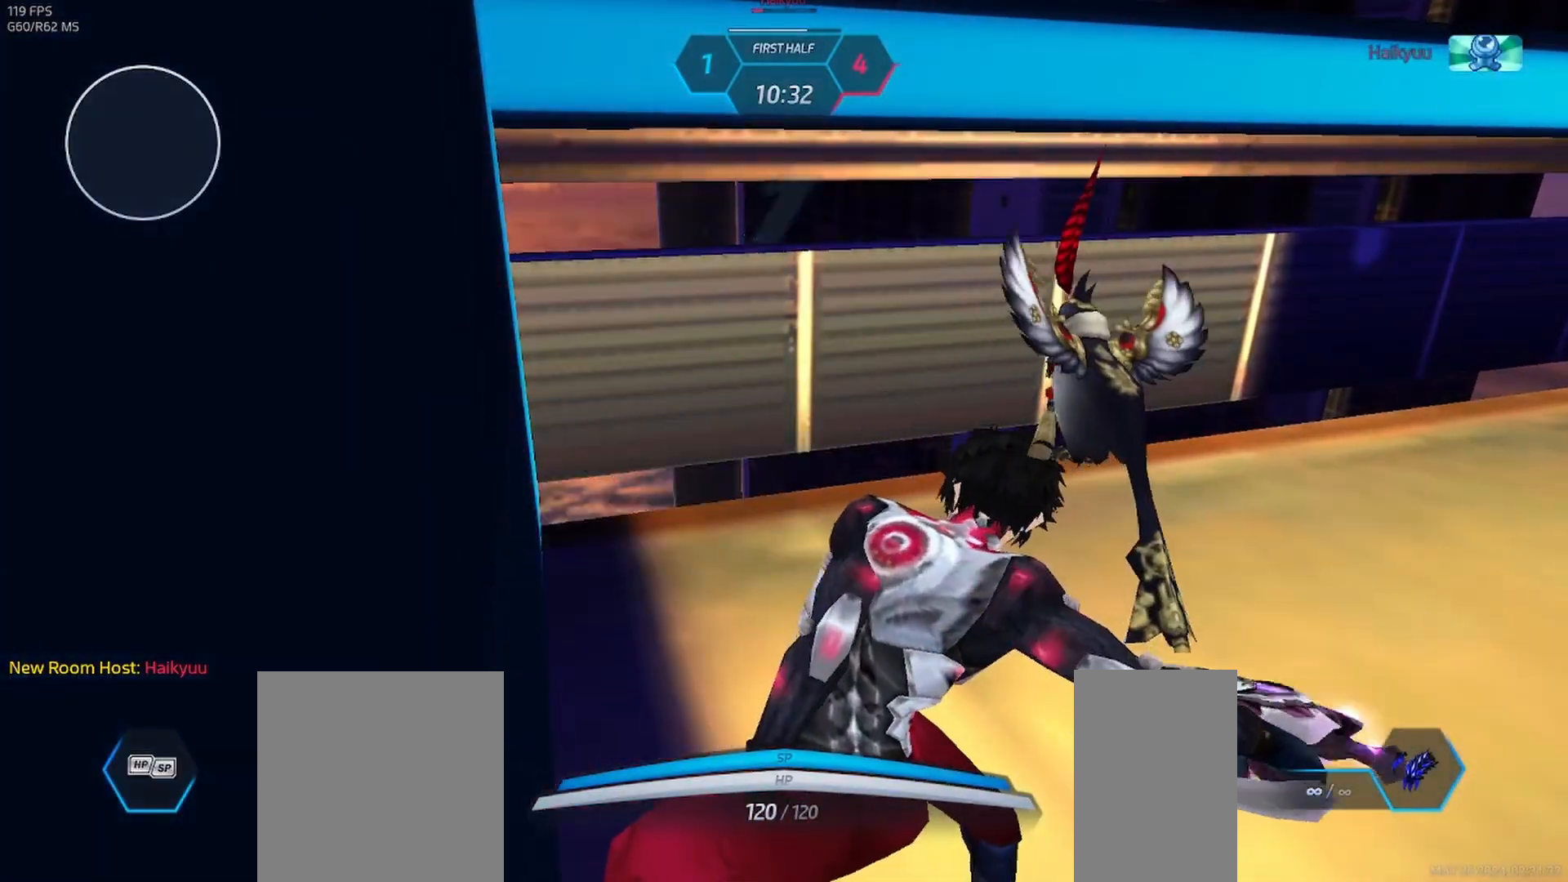
{"keys": [], "mouse": [], "events": []}
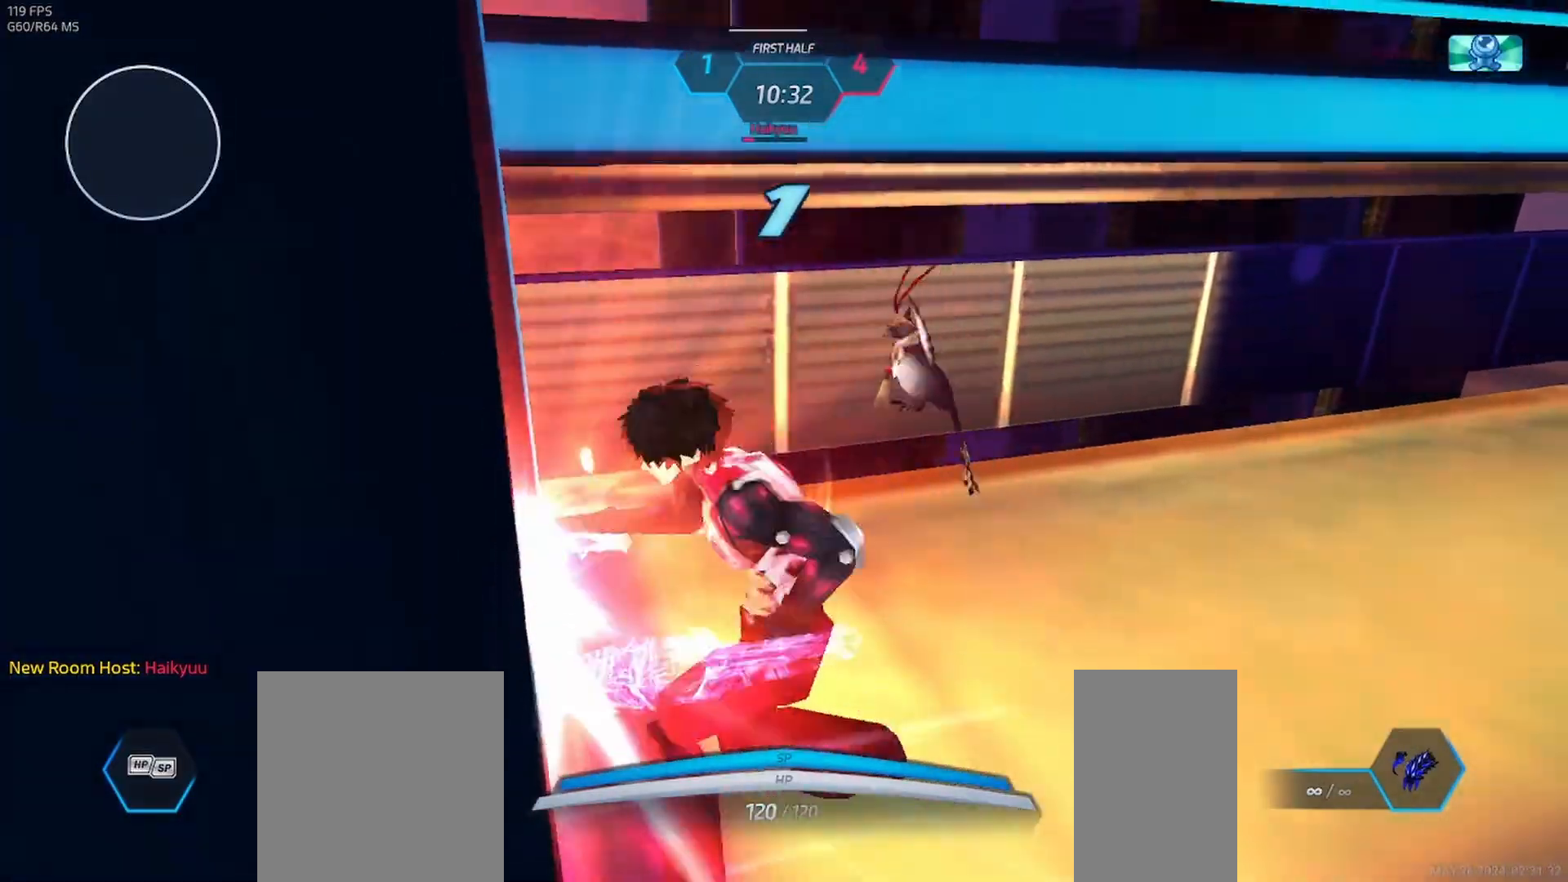
{"keys": [], "mouse": []}
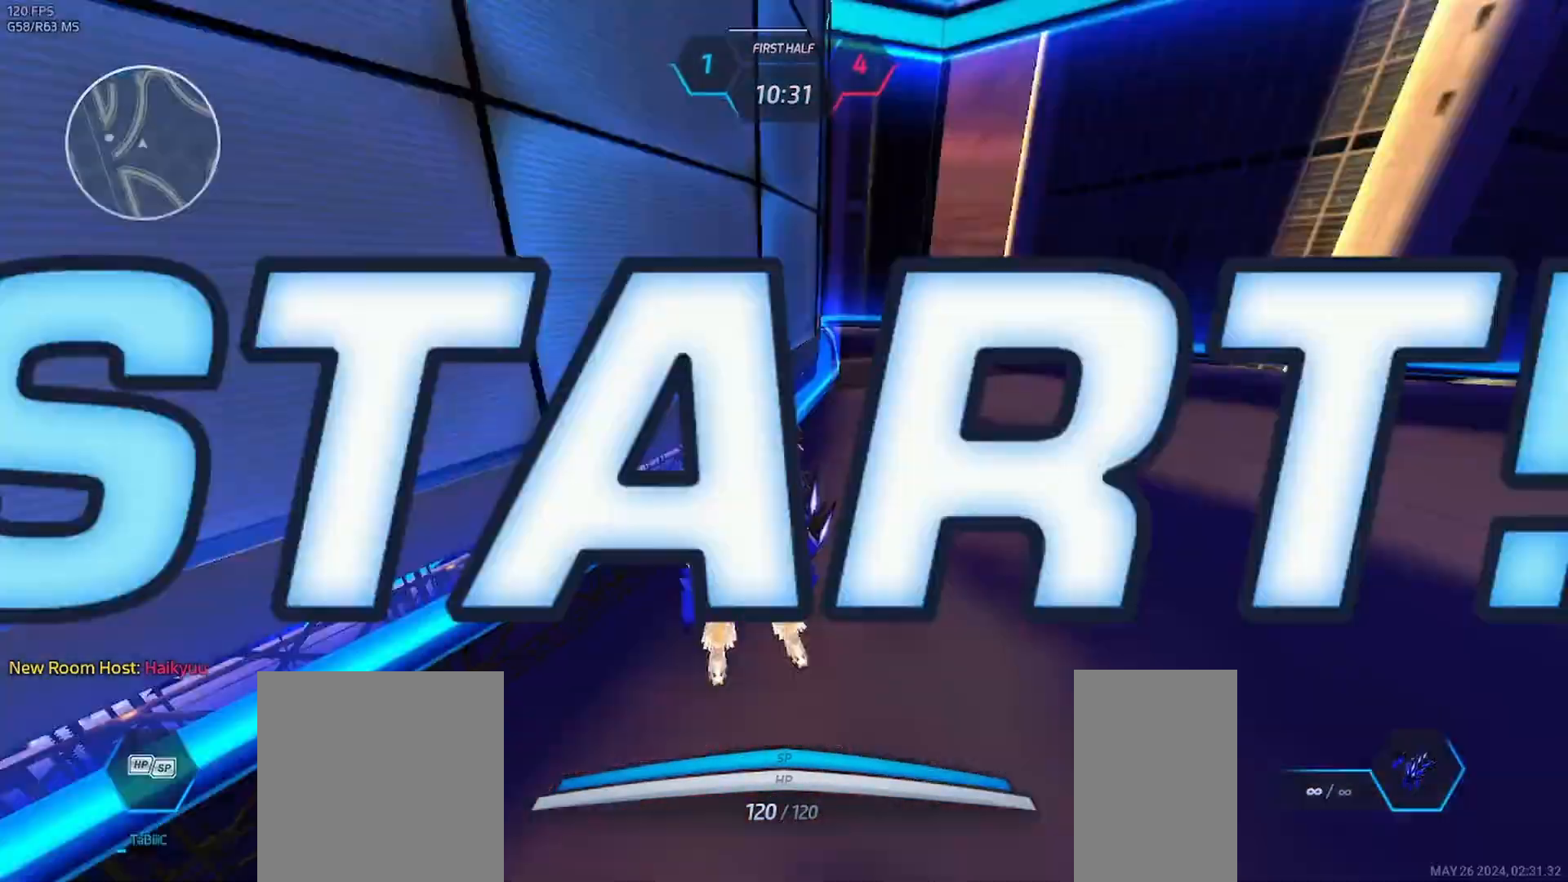
{"keys": [], "mouse": [], "events": [[83, "mouse_left", "down"], [183, "mouse_left", "up"]]}
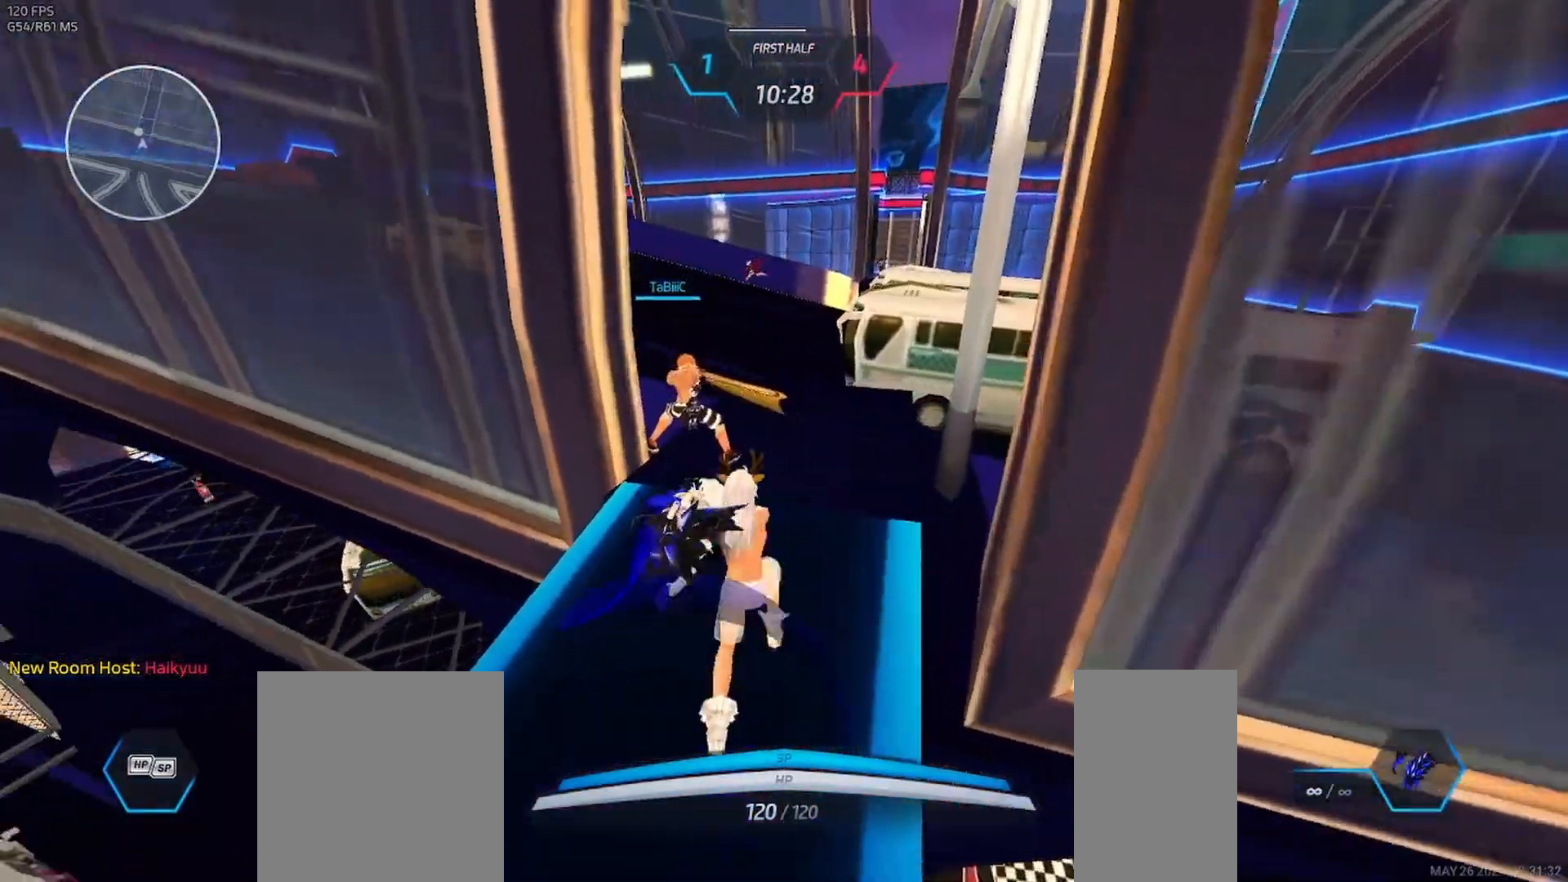
{"keys": [], "mouse": [], "events": []}
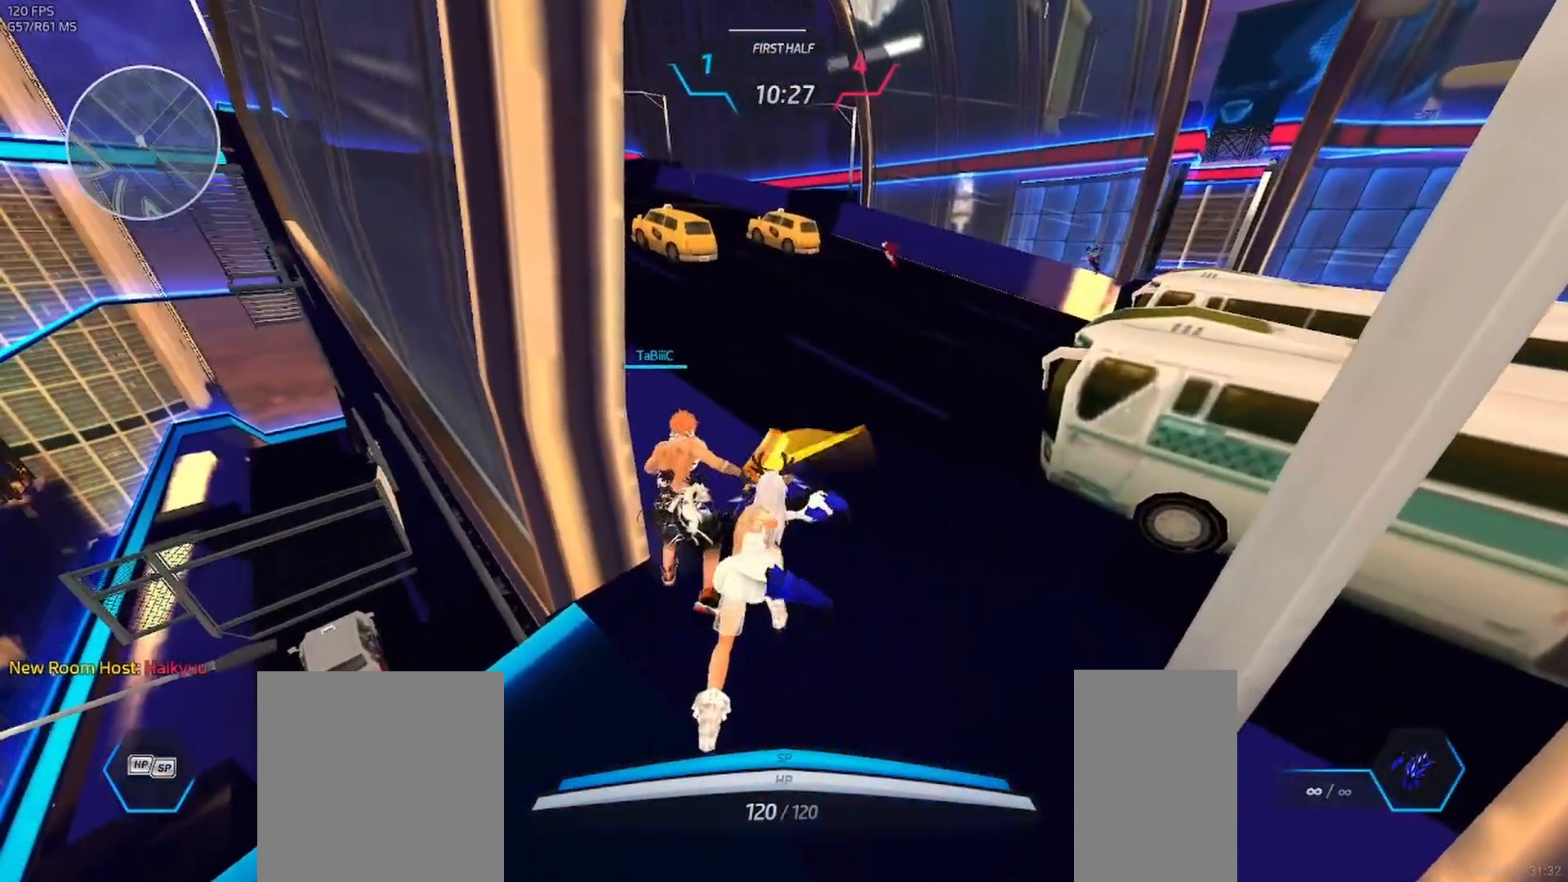
{"keys": [], "mouse": [], "events": [[300, "mouse_left", "down"], [400, "mouse_left", "up"]]}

### Task objective
Your answer must consist of every line in the listing that contains "down".

### Response
{"keys": [], "mouse": [], "events": [[83, "mouse_left", "down"], [183, "mouse_left", "up"]]}
{"keys": [], "mouse": [], "events": [[300, "mouse_left", "down"], [400, "mouse_left", "up"]]}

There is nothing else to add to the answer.